吉川の抹消直後の4月16日に一軍登録されてその日の広島戦に先発出場すると、2安打2得点の活躍。特に6回には右前安打で出塁して菊池保則投手の暴投で一気に三進、小林誠司捕手の振り逃げ暴投で生還と相手のミスにつけこんで、ほぼ1人で1点をもぎ取ってみせた。
「この状況の中で、彼の力が必要だというところで良いプレーをしてくれました」
試合後に指揮官がこう絶賛したように、吉川離脱のピンチを逆にチャンスとして、山本は原監督に強烈な印象を植えつけたのである。
その後も「8番・二塁」で先発した21日の阪神戦では1点リードの7回2死で阪神先発の西勇輝投手から左中間を破る適時三塁打。
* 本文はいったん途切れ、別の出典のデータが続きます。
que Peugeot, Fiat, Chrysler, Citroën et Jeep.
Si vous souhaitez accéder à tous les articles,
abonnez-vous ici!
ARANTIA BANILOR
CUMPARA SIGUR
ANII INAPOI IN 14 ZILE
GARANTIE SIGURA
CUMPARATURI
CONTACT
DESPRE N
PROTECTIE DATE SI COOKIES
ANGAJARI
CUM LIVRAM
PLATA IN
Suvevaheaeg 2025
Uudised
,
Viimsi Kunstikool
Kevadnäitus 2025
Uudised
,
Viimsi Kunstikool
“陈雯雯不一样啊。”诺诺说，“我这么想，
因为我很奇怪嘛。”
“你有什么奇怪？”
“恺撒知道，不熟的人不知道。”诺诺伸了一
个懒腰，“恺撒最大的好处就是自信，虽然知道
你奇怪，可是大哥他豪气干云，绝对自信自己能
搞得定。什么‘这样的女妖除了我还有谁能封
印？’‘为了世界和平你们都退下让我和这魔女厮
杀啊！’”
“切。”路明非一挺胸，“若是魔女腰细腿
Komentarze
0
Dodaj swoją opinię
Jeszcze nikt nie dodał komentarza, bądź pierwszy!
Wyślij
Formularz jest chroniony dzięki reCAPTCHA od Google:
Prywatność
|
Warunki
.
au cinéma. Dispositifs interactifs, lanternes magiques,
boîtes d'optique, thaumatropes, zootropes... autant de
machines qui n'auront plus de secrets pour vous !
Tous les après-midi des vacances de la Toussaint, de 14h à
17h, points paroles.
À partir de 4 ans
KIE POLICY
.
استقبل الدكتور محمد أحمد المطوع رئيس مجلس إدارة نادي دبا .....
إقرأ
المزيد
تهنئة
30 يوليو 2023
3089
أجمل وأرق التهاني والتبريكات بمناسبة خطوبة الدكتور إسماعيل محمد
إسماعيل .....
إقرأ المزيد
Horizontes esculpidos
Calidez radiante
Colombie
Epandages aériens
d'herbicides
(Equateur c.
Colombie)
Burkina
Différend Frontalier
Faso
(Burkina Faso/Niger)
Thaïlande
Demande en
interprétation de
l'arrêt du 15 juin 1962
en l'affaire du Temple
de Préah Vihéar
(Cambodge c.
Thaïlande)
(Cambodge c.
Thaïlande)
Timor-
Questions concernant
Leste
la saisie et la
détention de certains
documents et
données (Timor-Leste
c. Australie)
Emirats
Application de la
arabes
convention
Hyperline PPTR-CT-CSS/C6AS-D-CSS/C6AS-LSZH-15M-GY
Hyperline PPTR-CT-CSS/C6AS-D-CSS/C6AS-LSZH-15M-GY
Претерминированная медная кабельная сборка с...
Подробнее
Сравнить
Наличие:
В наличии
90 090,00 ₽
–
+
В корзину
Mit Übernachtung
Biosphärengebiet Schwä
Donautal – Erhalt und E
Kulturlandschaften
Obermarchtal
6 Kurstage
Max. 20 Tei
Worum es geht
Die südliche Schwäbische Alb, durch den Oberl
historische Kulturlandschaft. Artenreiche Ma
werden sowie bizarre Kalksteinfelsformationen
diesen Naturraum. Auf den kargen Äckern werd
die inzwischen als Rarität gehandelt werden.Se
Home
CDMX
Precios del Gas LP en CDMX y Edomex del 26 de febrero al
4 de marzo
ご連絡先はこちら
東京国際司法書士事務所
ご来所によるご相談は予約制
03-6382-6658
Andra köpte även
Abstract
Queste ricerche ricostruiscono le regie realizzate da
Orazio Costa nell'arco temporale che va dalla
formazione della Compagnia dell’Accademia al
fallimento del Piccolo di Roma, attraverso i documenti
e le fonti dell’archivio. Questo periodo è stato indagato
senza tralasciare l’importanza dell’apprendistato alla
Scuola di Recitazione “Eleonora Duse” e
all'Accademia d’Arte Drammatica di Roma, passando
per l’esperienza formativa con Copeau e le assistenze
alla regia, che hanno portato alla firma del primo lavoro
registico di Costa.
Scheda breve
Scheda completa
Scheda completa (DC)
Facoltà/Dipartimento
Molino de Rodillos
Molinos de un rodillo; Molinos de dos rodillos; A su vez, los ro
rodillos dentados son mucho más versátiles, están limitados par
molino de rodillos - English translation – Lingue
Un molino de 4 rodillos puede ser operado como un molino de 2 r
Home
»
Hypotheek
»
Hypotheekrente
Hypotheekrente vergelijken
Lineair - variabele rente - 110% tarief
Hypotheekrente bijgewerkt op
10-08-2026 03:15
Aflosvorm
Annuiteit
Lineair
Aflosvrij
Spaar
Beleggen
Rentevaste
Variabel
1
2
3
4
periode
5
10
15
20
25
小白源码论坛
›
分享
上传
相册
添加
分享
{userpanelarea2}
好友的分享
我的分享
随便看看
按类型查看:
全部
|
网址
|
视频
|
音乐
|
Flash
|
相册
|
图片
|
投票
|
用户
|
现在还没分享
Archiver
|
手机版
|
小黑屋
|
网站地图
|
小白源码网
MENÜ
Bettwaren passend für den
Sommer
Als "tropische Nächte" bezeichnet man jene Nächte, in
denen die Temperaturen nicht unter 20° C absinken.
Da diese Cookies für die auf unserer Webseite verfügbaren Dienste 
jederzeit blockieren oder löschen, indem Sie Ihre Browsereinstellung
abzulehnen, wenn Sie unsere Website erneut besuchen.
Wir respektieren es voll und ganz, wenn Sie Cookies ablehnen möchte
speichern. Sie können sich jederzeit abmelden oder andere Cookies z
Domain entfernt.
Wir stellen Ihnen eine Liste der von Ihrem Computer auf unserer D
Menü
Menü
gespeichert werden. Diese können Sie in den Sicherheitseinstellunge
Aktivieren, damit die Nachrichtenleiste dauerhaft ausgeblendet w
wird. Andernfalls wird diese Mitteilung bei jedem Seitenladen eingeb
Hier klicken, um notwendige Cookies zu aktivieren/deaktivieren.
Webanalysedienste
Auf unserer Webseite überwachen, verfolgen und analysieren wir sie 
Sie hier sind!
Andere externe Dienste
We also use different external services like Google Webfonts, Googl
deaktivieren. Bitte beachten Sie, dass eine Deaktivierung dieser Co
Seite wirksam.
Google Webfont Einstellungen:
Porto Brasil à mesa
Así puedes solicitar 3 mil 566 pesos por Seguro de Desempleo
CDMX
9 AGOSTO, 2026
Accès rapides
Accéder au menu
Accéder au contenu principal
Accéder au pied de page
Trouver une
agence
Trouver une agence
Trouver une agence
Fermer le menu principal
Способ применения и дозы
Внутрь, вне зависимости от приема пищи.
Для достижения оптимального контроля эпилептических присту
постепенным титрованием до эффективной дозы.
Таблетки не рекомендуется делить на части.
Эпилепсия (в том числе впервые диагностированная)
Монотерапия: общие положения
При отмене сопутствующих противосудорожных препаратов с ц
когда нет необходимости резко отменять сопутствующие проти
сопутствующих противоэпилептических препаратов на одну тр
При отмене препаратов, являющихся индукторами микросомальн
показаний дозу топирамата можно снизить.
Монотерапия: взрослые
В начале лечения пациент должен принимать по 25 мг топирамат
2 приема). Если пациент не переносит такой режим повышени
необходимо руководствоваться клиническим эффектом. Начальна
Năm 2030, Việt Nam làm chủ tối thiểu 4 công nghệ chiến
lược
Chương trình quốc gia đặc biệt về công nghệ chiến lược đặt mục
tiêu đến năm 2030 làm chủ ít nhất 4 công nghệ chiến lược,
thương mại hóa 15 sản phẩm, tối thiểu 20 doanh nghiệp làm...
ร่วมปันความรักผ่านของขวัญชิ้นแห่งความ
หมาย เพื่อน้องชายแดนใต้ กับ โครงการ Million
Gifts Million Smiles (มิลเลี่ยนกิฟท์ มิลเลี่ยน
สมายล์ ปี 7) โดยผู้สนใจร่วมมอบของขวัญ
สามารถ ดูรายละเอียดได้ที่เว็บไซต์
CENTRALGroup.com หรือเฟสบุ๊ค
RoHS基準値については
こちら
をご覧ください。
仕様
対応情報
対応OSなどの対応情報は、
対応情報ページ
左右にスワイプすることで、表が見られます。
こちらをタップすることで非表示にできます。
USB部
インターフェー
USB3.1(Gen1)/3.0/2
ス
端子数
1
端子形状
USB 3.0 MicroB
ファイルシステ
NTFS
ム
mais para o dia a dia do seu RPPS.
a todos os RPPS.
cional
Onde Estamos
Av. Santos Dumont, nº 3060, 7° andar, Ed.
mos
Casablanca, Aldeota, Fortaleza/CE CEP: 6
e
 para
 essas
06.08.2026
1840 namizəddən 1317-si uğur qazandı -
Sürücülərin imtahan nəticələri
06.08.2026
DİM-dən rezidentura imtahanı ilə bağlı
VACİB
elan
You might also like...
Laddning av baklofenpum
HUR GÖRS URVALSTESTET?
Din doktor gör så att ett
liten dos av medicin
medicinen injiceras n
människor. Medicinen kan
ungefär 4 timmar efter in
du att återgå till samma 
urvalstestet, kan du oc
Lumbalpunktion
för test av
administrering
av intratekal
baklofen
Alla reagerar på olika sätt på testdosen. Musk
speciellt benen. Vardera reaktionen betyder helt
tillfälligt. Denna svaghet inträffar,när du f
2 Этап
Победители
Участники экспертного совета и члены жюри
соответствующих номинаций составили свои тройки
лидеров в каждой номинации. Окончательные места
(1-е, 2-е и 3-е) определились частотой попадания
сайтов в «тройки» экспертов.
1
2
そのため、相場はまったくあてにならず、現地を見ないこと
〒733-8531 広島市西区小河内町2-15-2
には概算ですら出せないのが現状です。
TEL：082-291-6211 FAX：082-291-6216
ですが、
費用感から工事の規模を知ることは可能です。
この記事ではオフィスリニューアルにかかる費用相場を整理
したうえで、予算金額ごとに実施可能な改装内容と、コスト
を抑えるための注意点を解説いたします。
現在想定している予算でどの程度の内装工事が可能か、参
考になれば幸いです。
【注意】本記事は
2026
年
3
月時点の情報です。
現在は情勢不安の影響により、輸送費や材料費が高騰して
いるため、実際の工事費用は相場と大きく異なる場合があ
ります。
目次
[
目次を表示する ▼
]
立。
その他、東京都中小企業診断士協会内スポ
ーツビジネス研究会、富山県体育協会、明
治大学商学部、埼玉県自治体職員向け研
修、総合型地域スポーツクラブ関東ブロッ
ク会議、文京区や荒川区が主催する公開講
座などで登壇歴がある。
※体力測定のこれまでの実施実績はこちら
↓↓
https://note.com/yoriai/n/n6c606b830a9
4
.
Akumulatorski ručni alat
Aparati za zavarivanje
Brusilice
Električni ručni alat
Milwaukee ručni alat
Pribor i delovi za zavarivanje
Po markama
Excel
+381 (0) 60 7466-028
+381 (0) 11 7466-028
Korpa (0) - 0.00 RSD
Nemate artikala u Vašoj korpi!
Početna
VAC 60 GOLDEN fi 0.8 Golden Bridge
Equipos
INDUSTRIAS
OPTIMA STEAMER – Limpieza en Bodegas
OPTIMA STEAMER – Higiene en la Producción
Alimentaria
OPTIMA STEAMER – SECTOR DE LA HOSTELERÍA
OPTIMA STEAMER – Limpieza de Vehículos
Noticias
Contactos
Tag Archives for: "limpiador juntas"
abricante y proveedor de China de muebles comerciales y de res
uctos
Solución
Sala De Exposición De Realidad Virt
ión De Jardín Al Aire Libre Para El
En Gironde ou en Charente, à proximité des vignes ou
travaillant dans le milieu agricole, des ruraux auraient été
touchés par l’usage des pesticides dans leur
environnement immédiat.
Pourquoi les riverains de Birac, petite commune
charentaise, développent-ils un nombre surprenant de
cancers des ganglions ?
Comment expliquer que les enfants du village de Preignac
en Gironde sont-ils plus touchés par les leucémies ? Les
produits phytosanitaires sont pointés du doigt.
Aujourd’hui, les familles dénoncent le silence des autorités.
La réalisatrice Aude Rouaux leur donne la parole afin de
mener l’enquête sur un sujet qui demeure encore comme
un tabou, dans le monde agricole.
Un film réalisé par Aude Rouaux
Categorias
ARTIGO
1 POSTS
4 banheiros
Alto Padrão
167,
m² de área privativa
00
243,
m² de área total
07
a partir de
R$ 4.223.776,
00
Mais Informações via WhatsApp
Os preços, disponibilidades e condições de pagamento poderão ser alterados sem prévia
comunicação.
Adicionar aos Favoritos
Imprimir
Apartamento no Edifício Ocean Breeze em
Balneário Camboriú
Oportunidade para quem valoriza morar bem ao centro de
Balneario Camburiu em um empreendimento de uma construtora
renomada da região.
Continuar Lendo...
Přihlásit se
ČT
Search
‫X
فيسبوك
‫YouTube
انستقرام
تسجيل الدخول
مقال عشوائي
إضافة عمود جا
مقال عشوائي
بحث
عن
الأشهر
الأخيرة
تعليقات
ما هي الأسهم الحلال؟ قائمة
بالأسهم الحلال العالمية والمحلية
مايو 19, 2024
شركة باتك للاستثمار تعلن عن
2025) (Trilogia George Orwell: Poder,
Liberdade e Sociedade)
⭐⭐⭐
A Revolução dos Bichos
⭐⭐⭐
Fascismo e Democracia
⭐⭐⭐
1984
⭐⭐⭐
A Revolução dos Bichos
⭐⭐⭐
同じく「8番・二塁」で先発した27日のDeNA戦では2回の第1打席で中前適時打を放つと4回には井納翔一投手の内角147キロにバットを折りながら左前タイムリー。
「非常に成長の跡が見られますね。甘いボールではないボールをヒットにできている。1打席目も彼(井納)のウイニングボールでしょ。2打席目もインサイドのね。そこに価値がある」(原監督)
そうして5月4日の広島戦で行なった打線の組み替えでは「2番・二塁」と新しい場所を手に入れるまでに至ったのである。
文武両道を誇った子供時代。
「不安なので毎朝、起きたらすぐにバットを振る。感覚は日々違うので、そうやってバットを振ることで『今日は体調が良さそうだ』とか『今日はキレが悪い』と自覚できるんです」
子供の頃からコツコツと努力を積み重ねることが、決して苦手ではなかった。
東京の下町・台東区根岸の出身で荒川区立諏訪台中学時代には世田谷西シニアで投手として全国制覇も達成したが、勉強もできた。中学時代の5段階評価による全9教科の合計点は42点(45点満点中)。高校は自己推薦のAO入試で偏差値76(2018年度ランキング)の神奈川の名門・慶應義塾高校に進学したが、おそらく一般受験でも受かったのではないかと言われるほどの好成績だった。